Identify all lines of the data containing the string "Details" and copy them.
DATA section start
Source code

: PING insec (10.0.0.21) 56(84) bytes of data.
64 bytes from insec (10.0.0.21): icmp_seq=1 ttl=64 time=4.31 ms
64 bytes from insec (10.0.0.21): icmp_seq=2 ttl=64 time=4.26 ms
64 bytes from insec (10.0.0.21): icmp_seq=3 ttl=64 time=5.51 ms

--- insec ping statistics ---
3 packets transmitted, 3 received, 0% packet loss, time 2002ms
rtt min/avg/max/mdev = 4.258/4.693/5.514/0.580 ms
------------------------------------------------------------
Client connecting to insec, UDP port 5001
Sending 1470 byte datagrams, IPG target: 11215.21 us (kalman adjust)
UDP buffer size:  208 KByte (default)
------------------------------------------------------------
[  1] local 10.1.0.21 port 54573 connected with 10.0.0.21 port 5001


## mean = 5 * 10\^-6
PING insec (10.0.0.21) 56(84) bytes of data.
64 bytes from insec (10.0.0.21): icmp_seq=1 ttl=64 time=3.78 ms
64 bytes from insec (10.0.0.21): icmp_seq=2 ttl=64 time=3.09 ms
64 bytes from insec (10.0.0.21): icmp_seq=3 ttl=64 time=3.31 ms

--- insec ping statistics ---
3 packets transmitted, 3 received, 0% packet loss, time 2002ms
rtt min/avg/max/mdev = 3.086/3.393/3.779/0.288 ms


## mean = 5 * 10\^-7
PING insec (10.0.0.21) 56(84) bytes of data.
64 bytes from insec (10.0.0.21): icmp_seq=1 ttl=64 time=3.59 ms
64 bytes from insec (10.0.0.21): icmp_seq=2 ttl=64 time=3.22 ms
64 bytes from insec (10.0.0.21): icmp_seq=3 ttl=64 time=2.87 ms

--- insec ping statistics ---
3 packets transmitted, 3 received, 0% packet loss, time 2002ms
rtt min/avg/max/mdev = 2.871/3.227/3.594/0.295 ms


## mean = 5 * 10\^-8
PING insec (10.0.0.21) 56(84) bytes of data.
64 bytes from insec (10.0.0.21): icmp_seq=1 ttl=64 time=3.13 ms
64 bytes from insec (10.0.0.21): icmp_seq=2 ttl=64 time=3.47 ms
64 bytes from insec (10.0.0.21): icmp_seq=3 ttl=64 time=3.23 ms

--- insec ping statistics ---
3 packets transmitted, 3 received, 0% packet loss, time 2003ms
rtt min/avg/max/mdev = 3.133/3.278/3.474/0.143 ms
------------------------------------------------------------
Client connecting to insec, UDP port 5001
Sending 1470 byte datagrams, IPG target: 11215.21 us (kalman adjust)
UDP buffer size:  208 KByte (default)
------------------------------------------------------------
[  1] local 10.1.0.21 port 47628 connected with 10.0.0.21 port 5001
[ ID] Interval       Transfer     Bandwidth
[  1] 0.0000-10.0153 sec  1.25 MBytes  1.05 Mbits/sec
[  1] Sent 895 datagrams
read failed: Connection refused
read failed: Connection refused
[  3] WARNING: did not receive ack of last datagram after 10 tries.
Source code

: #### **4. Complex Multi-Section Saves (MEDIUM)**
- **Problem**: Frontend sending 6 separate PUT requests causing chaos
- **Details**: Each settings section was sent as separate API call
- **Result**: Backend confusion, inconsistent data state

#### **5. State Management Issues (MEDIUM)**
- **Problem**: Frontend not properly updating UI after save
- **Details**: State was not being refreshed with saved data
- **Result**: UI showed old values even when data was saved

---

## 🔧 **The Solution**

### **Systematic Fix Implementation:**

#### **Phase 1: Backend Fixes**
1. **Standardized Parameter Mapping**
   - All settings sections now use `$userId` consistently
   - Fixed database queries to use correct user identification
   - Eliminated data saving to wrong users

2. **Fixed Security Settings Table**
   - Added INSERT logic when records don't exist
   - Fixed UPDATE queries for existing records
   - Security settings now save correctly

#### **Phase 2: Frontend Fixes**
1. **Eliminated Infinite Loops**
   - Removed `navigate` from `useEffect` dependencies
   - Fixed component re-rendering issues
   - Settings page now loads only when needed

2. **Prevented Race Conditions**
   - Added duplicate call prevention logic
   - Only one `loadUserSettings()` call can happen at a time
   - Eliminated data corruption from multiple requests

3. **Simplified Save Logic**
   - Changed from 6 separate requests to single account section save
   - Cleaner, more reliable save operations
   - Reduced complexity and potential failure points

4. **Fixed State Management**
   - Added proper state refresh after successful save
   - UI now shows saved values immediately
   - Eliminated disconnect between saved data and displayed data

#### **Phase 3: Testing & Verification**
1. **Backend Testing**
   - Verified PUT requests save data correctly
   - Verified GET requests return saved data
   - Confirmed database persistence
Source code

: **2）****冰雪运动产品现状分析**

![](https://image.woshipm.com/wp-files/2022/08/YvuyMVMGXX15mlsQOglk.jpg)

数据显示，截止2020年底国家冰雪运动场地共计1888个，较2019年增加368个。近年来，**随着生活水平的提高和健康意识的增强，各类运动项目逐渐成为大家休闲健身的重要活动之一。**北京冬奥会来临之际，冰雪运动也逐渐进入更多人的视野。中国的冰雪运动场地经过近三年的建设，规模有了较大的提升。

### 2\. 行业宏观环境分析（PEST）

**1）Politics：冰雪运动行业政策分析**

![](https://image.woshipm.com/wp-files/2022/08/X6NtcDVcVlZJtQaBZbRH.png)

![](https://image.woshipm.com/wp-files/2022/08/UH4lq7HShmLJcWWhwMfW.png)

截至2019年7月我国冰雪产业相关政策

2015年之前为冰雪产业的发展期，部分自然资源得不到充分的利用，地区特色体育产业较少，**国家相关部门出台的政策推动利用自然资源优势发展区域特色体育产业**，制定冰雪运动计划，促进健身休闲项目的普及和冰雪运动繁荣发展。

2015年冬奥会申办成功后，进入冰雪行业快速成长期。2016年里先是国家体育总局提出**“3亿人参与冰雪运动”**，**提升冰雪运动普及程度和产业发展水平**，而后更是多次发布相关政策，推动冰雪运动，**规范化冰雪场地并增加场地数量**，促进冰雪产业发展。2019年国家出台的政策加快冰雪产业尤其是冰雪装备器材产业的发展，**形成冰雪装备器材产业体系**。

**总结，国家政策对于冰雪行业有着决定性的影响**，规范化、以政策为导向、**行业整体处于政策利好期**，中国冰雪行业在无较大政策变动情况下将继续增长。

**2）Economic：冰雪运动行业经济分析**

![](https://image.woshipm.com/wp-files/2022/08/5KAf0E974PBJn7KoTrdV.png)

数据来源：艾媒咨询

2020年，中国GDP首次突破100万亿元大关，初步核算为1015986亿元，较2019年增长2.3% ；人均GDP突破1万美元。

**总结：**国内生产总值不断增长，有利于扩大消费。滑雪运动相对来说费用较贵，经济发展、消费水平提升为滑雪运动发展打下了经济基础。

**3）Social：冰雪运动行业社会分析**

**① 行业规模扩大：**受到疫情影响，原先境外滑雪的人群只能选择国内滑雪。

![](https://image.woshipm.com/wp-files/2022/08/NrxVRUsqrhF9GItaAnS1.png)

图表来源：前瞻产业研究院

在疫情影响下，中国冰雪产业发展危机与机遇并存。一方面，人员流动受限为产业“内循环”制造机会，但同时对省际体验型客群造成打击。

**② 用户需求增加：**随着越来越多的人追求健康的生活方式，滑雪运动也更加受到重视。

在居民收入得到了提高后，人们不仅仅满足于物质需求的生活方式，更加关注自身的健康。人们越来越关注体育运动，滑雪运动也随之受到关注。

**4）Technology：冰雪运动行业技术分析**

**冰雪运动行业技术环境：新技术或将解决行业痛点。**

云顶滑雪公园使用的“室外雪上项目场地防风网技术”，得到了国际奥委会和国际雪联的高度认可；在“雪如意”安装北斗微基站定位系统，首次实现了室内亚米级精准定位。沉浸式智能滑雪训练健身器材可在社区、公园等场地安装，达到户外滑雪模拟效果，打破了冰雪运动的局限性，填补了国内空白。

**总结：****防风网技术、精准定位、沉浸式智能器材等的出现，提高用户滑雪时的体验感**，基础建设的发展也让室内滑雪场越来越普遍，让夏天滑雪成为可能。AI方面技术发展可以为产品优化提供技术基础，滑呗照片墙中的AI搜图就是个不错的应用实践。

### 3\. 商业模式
DATA section end
→ EXPECTED ANSWER:
- **Details**: Each settings section was sent as separate API call
- **Details**: State was not being refreshed with saved data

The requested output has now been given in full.